Who owns the moon anyway? Why space is the new frontier for lawyers
Laws on mining asteroids or dumping stuff in space are virtually non-existent, which could lead to a cosmic free-for-all
When a defunct satellite orbiting Earth at an altitude of 300km was blasted into pieces last month by an Indian missile, it was not just a cloud of debris that was released by the explosion.
As US and Russian security officials fretted over whether some of the fragments might crash into the International Space Station (ISS), lawyers back on Earth were launched into a frenzy of jurisprudential excitement.
Could India be sued if the ISS, which cost an estimated $150bn to build, was destroyed or damaged? Where would such a case be heard and on what legal grounds?
Ever since the first man-made objects were hurled into space in the 1950s and 60s, the laws governing what happens there have been patchy at best. Most of the rules that do exist were drawn up in the 1967 Outer Space Treaty agreed by Washington and Moscow in one of the earliest achievements of the détente between the two superpowers that followed the 1964 removal of Nikita Krushchev.
Back then, despite the bitter rivalry of the Space Race with only two serious contenders, things were relatively straightforward. Although dozens of countries ratified the treaty, it was in effect a bilateral deal struck between Russia and the US, which actually held similar interests. Both sides, for example, grudgingly accepted their territory could be overflown by the other’s reconnaissance satellites. They agreed not to make sovereignty claims on the moon or other celestial bodies or to park nuclear missiles or other weapons of mass destruction up in space.
For a time, that worked well enough. But fast forward 52 years and it is clear that the 1967 treaty looks increasingly out of date. Not only has US and Russian dominance of outer space been undermined by emerging powers like India and China which have acquired technological capabilities of their own. Silicon Valley tycoons including Jeff Bezos and Elon Musk are firing ever larger numbers of rockets and micro-satellites into orbit – some no bigger than a Rubik’s Cube – ensuring outer space is becoming a far more crowded and complex place.
Commercial interests are increasingly competing with those of a growing number of nation states, their armed forces and security services, which have traditionally viewed space as their domain. Earlier this month, a private Israeli spacecraft crash-landed on the moon. It was funded by Morris Kahn, a telecom tycoon, and Sheldon Adelson, a Las Vegas casino billionaire. At least two private companies – MoonExpress of the US and ispace of Japan – are now planning to establish bases on the moon within the next decade. As well as luring a few high-rolling tourists, the former – backed by Silicon Valley billionaire Peter Thiel – wants to mine for gold, platinum and rare Earth metals that are thought to lie beneath the lunar surface.
This month, a Japanese spacecraft, Hayabusa2, tossed a bomb at a space rock in a bid to test out new potential methods for mining asteroids.

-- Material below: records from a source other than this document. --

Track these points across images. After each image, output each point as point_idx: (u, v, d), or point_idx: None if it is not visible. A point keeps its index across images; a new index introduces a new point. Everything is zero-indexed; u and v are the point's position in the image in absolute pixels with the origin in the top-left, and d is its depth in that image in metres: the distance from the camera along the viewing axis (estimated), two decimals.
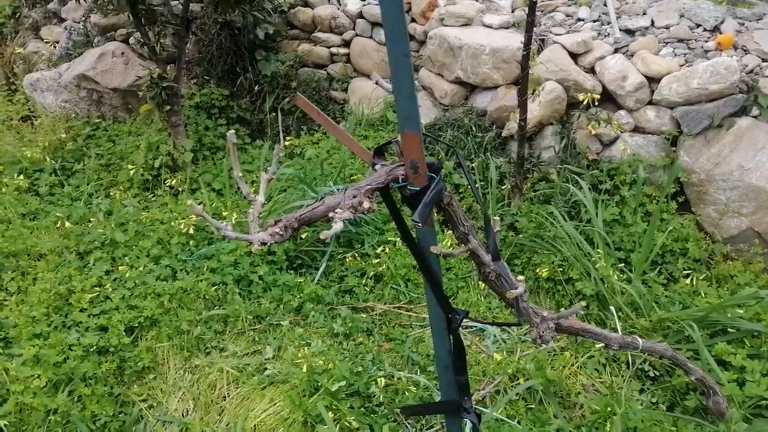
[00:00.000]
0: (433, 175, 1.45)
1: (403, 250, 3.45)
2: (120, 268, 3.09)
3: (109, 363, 2.66)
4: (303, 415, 2.39)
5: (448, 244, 3.30)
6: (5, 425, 2.44)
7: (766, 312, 2.53)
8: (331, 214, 1.40)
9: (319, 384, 2.48)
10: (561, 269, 2.97)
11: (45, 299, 2.88)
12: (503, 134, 4.04)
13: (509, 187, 3.68)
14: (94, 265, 3.17)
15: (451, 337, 1.62)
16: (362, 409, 2.47)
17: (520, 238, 3.32)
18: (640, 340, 1.75)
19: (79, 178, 4.24)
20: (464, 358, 1.66)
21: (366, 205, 1.38)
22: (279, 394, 2.52)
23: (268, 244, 1.42)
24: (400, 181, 1.44)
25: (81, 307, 2.87)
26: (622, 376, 2.57)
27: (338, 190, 1.39)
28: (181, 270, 3.14)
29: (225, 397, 2.62)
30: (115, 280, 3.11)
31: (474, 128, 4.10)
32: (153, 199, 4.01)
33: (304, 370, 2.47)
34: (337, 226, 1.30)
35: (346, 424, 2.32)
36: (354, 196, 1.39)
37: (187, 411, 2.60)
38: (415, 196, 1.43)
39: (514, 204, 3.61)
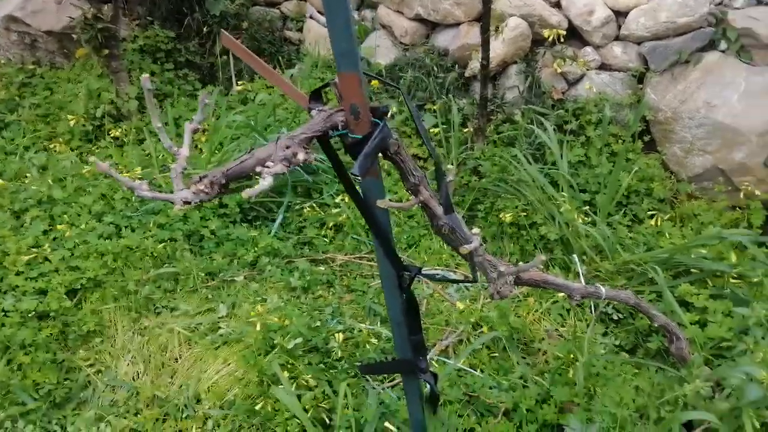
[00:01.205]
0: (378, 120, 1.30)
1: None
2: (59, 227, 2.88)
3: (51, 328, 2.50)
4: (258, 375, 2.29)
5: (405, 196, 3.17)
6: None
7: (728, 251, 2.49)
8: (259, 168, 1.25)
9: (275, 342, 2.37)
10: (525, 214, 2.88)
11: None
12: (466, 74, 3.87)
13: (472, 129, 3.54)
14: (30, 224, 2.95)
15: (404, 296, 1.51)
16: (321, 365, 2.38)
17: (483, 183, 3.21)
18: (603, 289, 1.67)
19: (14, 131, 3.93)
20: (418, 316, 1.56)
21: (301, 156, 1.23)
22: (233, 354, 2.41)
23: (192, 203, 1.27)
24: (341, 128, 1.29)
25: (17, 270, 2.68)
26: (586, 321, 2.52)
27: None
28: (126, 227, 2.95)
29: (177, 358, 2.50)
30: (54, 239, 2.90)
31: (435, 68, 3.90)
32: (96, 151, 3.75)
33: (258, 328, 2.35)
34: (265, 183, 1.15)
35: (303, 382, 2.22)
36: (287, 147, 1.23)
37: (138, 374, 2.48)
38: (358, 145, 1.28)
39: (477, 147, 3.47)
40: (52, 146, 3.77)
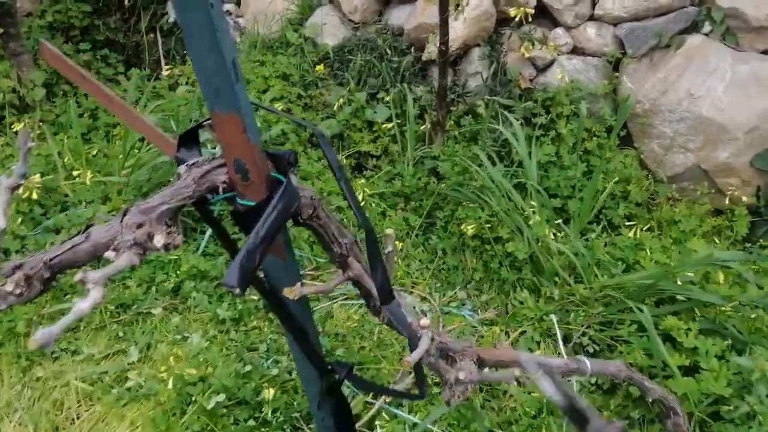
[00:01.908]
0: (280, 176, 0.89)
1: None
2: None
3: None
4: None
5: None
6: None
7: (716, 272, 2.18)
8: (107, 253, 0.84)
9: (194, 398, 1.97)
10: (489, 226, 2.52)
11: None
12: (423, 58, 3.44)
13: (430, 123, 3.14)
14: None
15: (331, 399, 1.12)
16: (251, 421, 1.99)
17: (442, 187, 2.82)
18: (587, 363, 1.32)
19: None
20: (351, 420, 1.18)
21: (159, 239, 0.81)
22: (142, 414, 2.01)
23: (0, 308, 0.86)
24: (222, 191, 0.88)
25: None
26: (558, 354, 2.19)
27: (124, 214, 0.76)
28: (19, 251, 2.48)
29: (75, 419, 2.08)
30: None
31: (389, 51, 3.46)
32: None
33: (171, 385, 1.95)
34: (93, 295, 0.75)
35: None
36: (139, 226, 0.82)
37: None
38: (249, 216, 0.87)
39: (436, 144, 3.08)
40: None
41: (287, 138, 3.29)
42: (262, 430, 1.98)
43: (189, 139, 0.91)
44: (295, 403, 2.08)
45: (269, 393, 1.93)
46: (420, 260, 2.68)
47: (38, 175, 2.73)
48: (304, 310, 1.07)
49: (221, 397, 1.96)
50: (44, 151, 2.94)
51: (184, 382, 1.98)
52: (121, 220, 0.80)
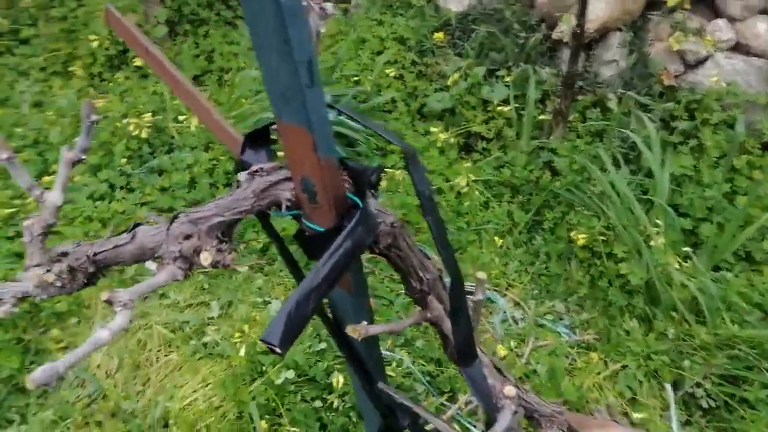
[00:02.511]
0: (357, 200, 0.74)
1: (407, 182, 2.75)
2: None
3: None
4: (236, 407, 1.87)
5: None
6: None
7: None
8: (150, 266, 0.75)
9: (264, 368, 1.93)
10: (603, 239, 2.26)
11: None
12: (554, 37, 3.13)
13: (551, 111, 2.86)
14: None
15: None
16: (317, 401, 1.93)
17: (556, 185, 2.58)
18: None
19: (35, 47, 3.51)
20: None
21: (206, 258, 0.69)
22: (214, 373, 2.00)
23: (37, 298, 0.78)
24: (285, 208, 0.74)
25: None
26: (664, 399, 1.95)
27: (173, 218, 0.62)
28: (123, 187, 2.52)
29: (154, 361, 2.11)
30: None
31: (516, 25, 3.18)
32: (119, 81, 3.29)
33: (242, 352, 1.91)
34: (119, 320, 0.65)
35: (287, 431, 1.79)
36: (187, 237, 0.70)
37: (109, 372, 2.11)
38: (317, 241, 0.74)
39: (555, 136, 2.81)
40: (71, 70, 3.34)
41: (396, 106, 3.14)
42: (328, 413, 1.91)
43: (258, 139, 0.78)
44: None
45: (339, 380, 1.85)
46: (520, 261, 2.48)
47: (150, 113, 2.76)
48: (371, 349, 0.93)
49: (291, 373, 1.90)
50: (160, 89, 2.97)
51: (256, 350, 1.94)
52: (168, 228, 0.69)
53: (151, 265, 0.76)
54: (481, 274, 0.77)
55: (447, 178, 2.80)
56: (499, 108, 2.97)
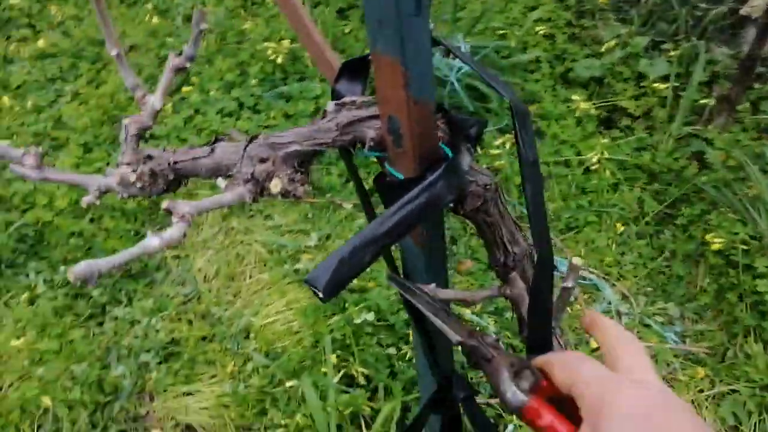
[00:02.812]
0: (448, 149, 0.65)
1: None
2: (184, 89, 2.62)
3: (141, 198, 2.33)
4: (313, 336, 1.90)
5: None
6: (26, 235, 2.27)
7: None
8: (220, 182, 0.72)
9: (346, 305, 1.94)
10: (745, 248, 1.96)
11: (102, 105, 2.54)
12: (741, 12, 2.71)
13: (717, 96, 2.51)
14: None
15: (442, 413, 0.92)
16: (392, 349, 1.91)
17: (702, 180, 2.27)
18: None
19: None
20: None
21: (276, 185, 0.65)
22: (298, 300, 2.04)
23: (120, 196, 0.78)
24: (368, 148, 0.67)
25: None
26: None
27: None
28: (251, 108, 2.61)
29: (248, 277, 2.19)
30: (182, 99, 2.67)
31: None
32: (269, 6, 3.37)
33: None
34: (174, 232, 0.62)
35: (354, 372, 1.79)
36: (262, 161, 0.66)
37: (207, 278, 2.24)
38: (396, 191, 0.66)
39: (716, 125, 2.46)
40: None
41: (539, 67, 2.93)
42: (399, 363, 1.88)
43: (355, 69, 0.70)
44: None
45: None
46: (640, 253, 2.24)
47: (289, 40, 2.80)
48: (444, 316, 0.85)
49: (371, 315, 1.88)
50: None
51: None
52: (245, 148, 0.64)
53: (221, 182, 0.73)
54: (577, 260, 0.67)
55: (579, 151, 2.58)
56: (655, 85, 2.66)
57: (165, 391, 1.90)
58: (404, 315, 1.94)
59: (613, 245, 2.28)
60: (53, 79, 2.93)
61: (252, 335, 2.00)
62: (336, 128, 0.64)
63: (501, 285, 0.74)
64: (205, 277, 2.23)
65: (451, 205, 0.68)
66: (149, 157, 0.75)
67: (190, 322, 2.08)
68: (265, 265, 2.20)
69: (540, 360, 0.54)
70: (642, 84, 2.75)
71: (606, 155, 2.47)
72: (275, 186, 0.63)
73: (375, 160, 0.71)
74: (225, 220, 2.38)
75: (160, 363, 1.96)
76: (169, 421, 1.86)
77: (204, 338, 2.03)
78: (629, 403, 0.43)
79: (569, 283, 0.67)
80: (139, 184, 0.74)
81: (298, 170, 0.65)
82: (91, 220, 2.31)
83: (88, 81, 2.86)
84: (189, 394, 1.91)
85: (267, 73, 2.72)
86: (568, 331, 2.03)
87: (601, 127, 2.75)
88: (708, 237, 2.06)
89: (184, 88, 2.64)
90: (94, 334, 2.05)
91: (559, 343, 0.72)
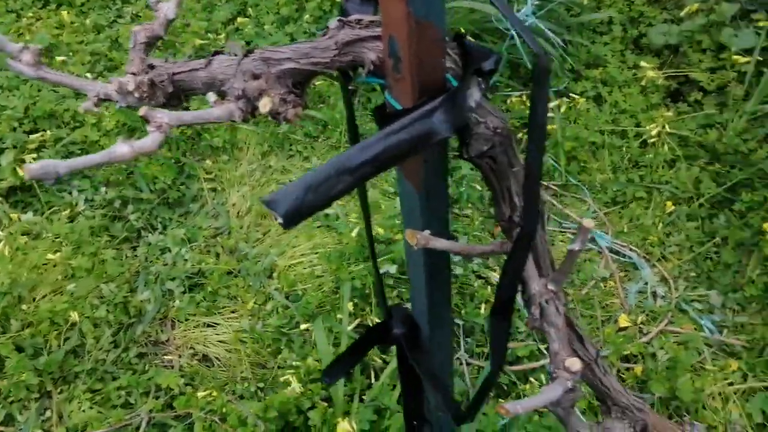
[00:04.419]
0: (453, 80, 0.59)
1: (590, 115, 2.44)
2: (240, 20, 2.59)
3: (185, 128, 2.34)
4: (334, 282, 1.89)
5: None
6: (72, 153, 2.33)
7: None
8: (211, 97, 0.68)
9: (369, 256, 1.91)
10: None
11: None
12: None
13: None
14: (221, 6, 2.71)
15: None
16: (409, 303, 1.88)
17: (765, 159, 2.09)
18: None
19: None
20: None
21: (266, 104, 0.61)
22: (324, 245, 2.02)
23: (118, 105, 0.76)
24: (366, 72, 0.61)
25: (184, 52, 2.50)
26: None
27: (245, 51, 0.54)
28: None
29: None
30: (236, 30, 2.64)
31: None
32: None
33: (354, 233, 1.89)
34: (148, 141, 0.59)
35: (369, 322, 1.77)
36: (255, 77, 0.61)
37: (240, 213, 2.25)
38: (391, 120, 0.60)
39: None
40: None
41: (611, 29, 2.74)
42: None
43: None
44: (463, 311, 1.89)
45: None
46: (687, 235, 2.11)
47: None
48: (437, 277, 0.78)
49: (394, 268, 1.85)
50: None
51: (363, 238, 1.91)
52: (239, 62, 0.60)
53: (211, 96, 0.70)
54: (589, 222, 0.58)
55: (638, 122, 2.42)
56: (736, 58, 2.44)
57: (186, 320, 1.94)
58: None
59: (660, 224, 2.15)
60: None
61: (275, 275, 2.01)
62: (335, 47, 0.58)
63: (504, 241, 0.68)
64: (238, 212, 2.25)
65: (457, 148, 0.62)
66: (151, 67, 0.72)
67: (217, 256, 2.11)
68: None
69: None
70: (721, 56, 2.53)
71: (667, 129, 2.31)
72: (264, 105, 0.59)
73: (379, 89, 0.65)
74: (264, 157, 2.37)
75: (184, 292, 2.00)
76: (188, 349, 1.90)
77: (229, 273, 2.06)
78: None
79: (576, 246, 0.61)
80: (137, 94, 0.71)
81: (292, 91, 0.61)
82: None
83: (146, 4, 2.87)
84: (209, 325, 1.95)
85: (324, 11, 2.65)
86: (597, 307, 1.95)
87: (668, 99, 2.57)
88: (766, 226, 1.90)
89: (240, 19, 2.60)
90: (126, 257, 2.11)
91: (557, 310, 0.66)
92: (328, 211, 2.12)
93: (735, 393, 1.70)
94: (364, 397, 1.64)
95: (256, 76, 0.60)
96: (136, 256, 2.12)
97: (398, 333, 0.82)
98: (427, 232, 0.62)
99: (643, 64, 2.58)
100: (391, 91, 0.59)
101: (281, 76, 0.59)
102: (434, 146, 0.58)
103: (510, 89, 2.59)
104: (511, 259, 0.62)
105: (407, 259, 0.82)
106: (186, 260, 2.07)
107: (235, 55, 0.66)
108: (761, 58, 2.39)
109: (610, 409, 0.77)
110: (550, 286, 0.65)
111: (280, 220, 0.49)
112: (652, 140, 2.32)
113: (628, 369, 1.75)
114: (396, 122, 0.53)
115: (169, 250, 2.11)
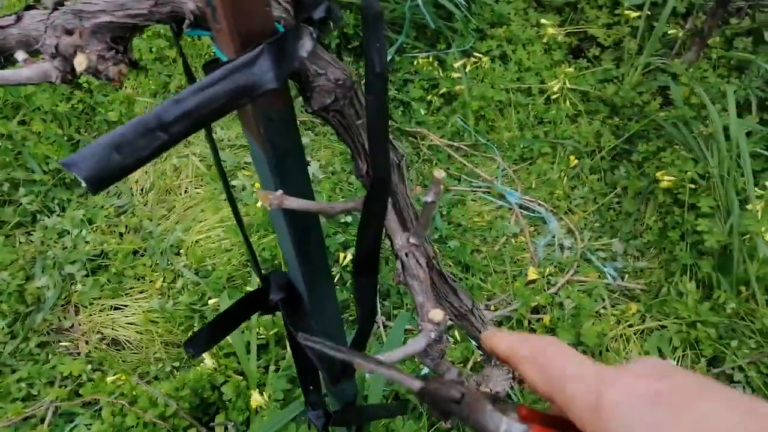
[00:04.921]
0: (280, 27, 0.55)
1: (496, 74, 2.47)
2: None
3: (77, 102, 2.19)
4: (244, 255, 1.85)
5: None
6: None
7: None
8: (19, 56, 0.62)
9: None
10: (693, 187, 1.92)
11: None
12: None
13: (689, 29, 2.39)
14: None
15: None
16: None
17: (661, 116, 2.19)
18: None
19: None
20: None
21: (81, 62, 0.55)
22: (231, 218, 1.96)
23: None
24: (188, 24, 0.57)
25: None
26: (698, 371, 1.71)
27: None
28: None
29: (185, 191, 2.11)
30: None
31: None
32: None
33: (260, 205, 1.85)
34: None
35: None
36: (69, 33, 0.55)
37: (143, 190, 2.15)
38: (209, 70, 0.56)
39: (685, 59, 2.36)
40: None
41: None
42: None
43: None
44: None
45: (347, 256, 1.75)
46: (591, 188, 2.19)
47: None
48: (315, 228, 0.76)
49: None
50: None
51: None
52: (50, 15, 0.54)
53: (20, 55, 0.63)
54: (439, 173, 0.57)
55: (543, 79, 2.47)
56: (628, 12, 2.52)
57: (91, 304, 1.85)
58: (339, 239, 1.88)
59: (565, 178, 2.23)
60: None
61: (183, 251, 1.94)
62: None
63: (365, 198, 0.67)
64: (141, 189, 2.15)
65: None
66: None
67: (121, 235, 2.01)
68: (201, 180, 2.12)
69: (501, 348, 0.41)
70: (616, 12, 2.61)
71: (569, 85, 2.37)
72: (80, 63, 0.54)
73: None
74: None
75: (86, 275, 1.90)
76: (95, 334, 1.82)
77: (135, 252, 1.97)
78: (638, 385, 0.32)
79: (430, 198, 0.60)
80: None
81: (112, 47, 0.55)
82: (22, 123, 2.17)
83: None
84: (116, 308, 1.86)
85: None
86: (509, 263, 2.00)
87: (569, 56, 2.64)
88: (659, 174, 2.00)
89: None
90: (19, 243, 1.97)
91: (417, 262, 0.65)
92: (233, 182, 2.06)
93: (635, 334, 1.80)
94: (280, 367, 1.63)
95: (69, 32, 0.54)
96: (31, 241, 1.98)
97: (275, 299, 0.80)
98: (279, 192, 0.60)
99: (544, 21, 2.63)
100: (216, 43, 0.55)
101: (96, 30, 0.54)
102: (269, 100, 0.55)
103: (417, 50, 2.58)
104: (367, 212, 0.61)
105: (272, 221, 0.79)
106: (87, 242, 1.96)
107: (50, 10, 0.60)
108: (650, 13, 2.48)
109: (489, 357, 0.79)
110: (412, 239, 0.64)
111: (84, 184, 0.45)
112: (555, 96, 2.38)
113: (538, 320, 1.82)
114: (212, 73, 0.50)
115: (68, 233, 1.99)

In 1967, mining asteroids was strictly the preserve of science fiction and comic book writers. Today it is a serious prospect – but the laws that would govern such activity are virtually non-existent. Who owns the moon, for example? Would mining its precious metals amount to appropriation – an activity banned under the existing treaty? Or could it somehow be defended as a legitimate use of outer space’s resources?Just as important, who would tax a company involved in it or police matters if things went wrong?
Such legal questions might seem arcane and it would be easy to scoff, but they are no longer idle. With hundreds of billions of dollars flowing into the industry, the commercialisation of space is proceeding at a breakneck pace. Some individual nations, including the US, have started to introduce their own laws to give companies the right to pursue commercial projects in space – fine until a dispute emerges with a non-US company. Without clear international framework, there is a risk that the process could descend into a haphazard free-for-all.